It’s a relatively common house plant that tends to bloom at the end of December but it is beautiful all year long.
Although you could receive many different gifts this Christmas, a Christmas cactus is one that is truly unique. It’s a relatively common house plant that tends to bloom at the end of December but it is beautiful all year long. It also comes in a variety of colors, so there is a lot to appreciate about it. That appreciation would include these 10 facts about Christmas cacti that will help you love this gift even more.
1. It’s called a cactus but it does great in cold temperatures – according to Purdue University Extension Service, the Christmas cacti should be kept away from heat sources. They say that the cactus will bloom longer when it is exposed to only cool temperatures. Put the cactus in a cool place for best results and keep it away from fireplaces or heaters. You should also avoid frequent drafts. If the temperature changes too drastically, the blossoms may drop before they open. Optimally, the temperature should be at 68°F.
2. You need light for the Christmas cacti to bloom – The Purdue University Extension recommends keeping the plant in a sunny location inside the home to keep the blooms going as long as possible. If you do have to move the plant outside during the summer, choose a partially shaded location to avoid burning the leaves from direct sunlight.

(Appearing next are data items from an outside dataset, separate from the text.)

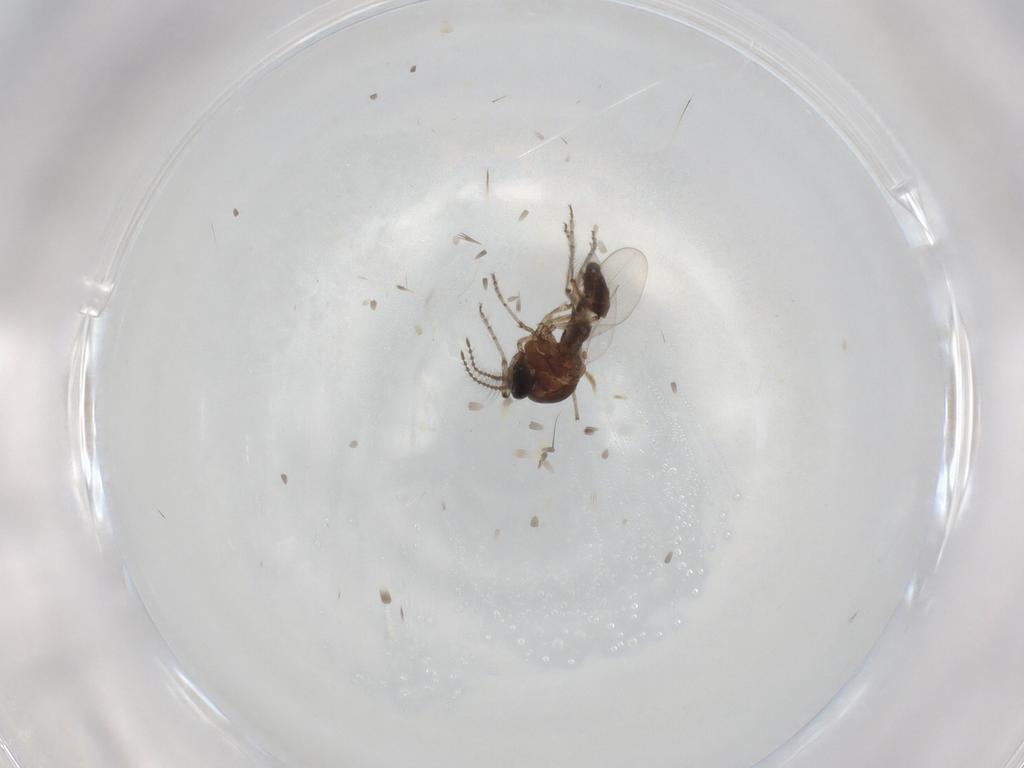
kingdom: Animalia
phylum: Arthropoda
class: Insecta
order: Diptera
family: Ceratopogonidae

3. The Christmas cacti come from Brazil – this particular plant grows on top of other plants and is known as an epiphyte. You will find them in the Brazilian rain forest and according to Clemson University Cooperative extension, they are nestled among the tree branches. They prefer humid weather since they are tropical plants.
4. Christmas cacti need to rest – at the Cheyenne botanic Gardens, the horticulture experts say that the Christmas cactus should be in a room that stays dark at night. The flower buds will set if the plants get 14 hours or more of continual darkness daily. Once the flowers blossom, you can have some light at night.

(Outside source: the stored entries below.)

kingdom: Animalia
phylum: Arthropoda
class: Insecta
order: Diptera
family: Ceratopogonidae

5. The Christmas cacti are not toxic to animals, unlike the poinsettia – most people were are of the poisonous nature of poinsettia for your pets. According to the ASPCA, however, your pet should not have a negative reaction to eating a Christmas cactus.

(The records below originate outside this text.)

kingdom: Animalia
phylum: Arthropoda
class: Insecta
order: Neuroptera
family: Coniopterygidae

6. A Christmas cactus can live up to 30 years – according to the old Farmer’s almanac, the Christmas cacti may live anywhere from 20-30 years if you take care of it properly. Providing long nights starting the beginning of October forces the cactus to bloom each and every year. It would also benefit from cooler night temperatures.
7. Mist the cacti daily but don’t overwater – a horticulturist with the Oregon State University extension service recommends that the soil should be dry to the touch before you water a Christmas cactus. Walter Reeves, the Georgia Gardener, a gardening expert, and radio host says you should mist the leaves of the cactus daily to keep the humidity at the right level.
8. Fungus gnats, flower thrips, and root mealybugs could cause problems for your Christmas cacti – overwatering is not the only problem to affect the Christmas cacti. You should also consider preventative care, including discarding infected plants to care for any other problems. Commercial growers may also offer pesticides but home gardeners may have difficulty getting them.
9. 5 Diseases That Can Affect a Christmas Cacti – there is a fact sheet available from Penn State University extension that talks about the most common diseases to affect the Christmas cacti. Their list includes basal stem rot, botrytis blight, impatiens necrotic spot virus, phytophthora root rot, and pythium root rot.
10. Beware of fake Christmas cactus – according to U-Mass Extension Service, “Most commercial cultivars of holiday cactus are actually Schlumbergera truncata, commonly known as Thanksgiving cactus or Zygocactus. True Christmas cactus is an interspecific hybrid of Schlumbergera truncata and Schlumbergera russelliana that originated about 150 years ago in England. It’s a common houseplant but not often grown commercially.” Who knew?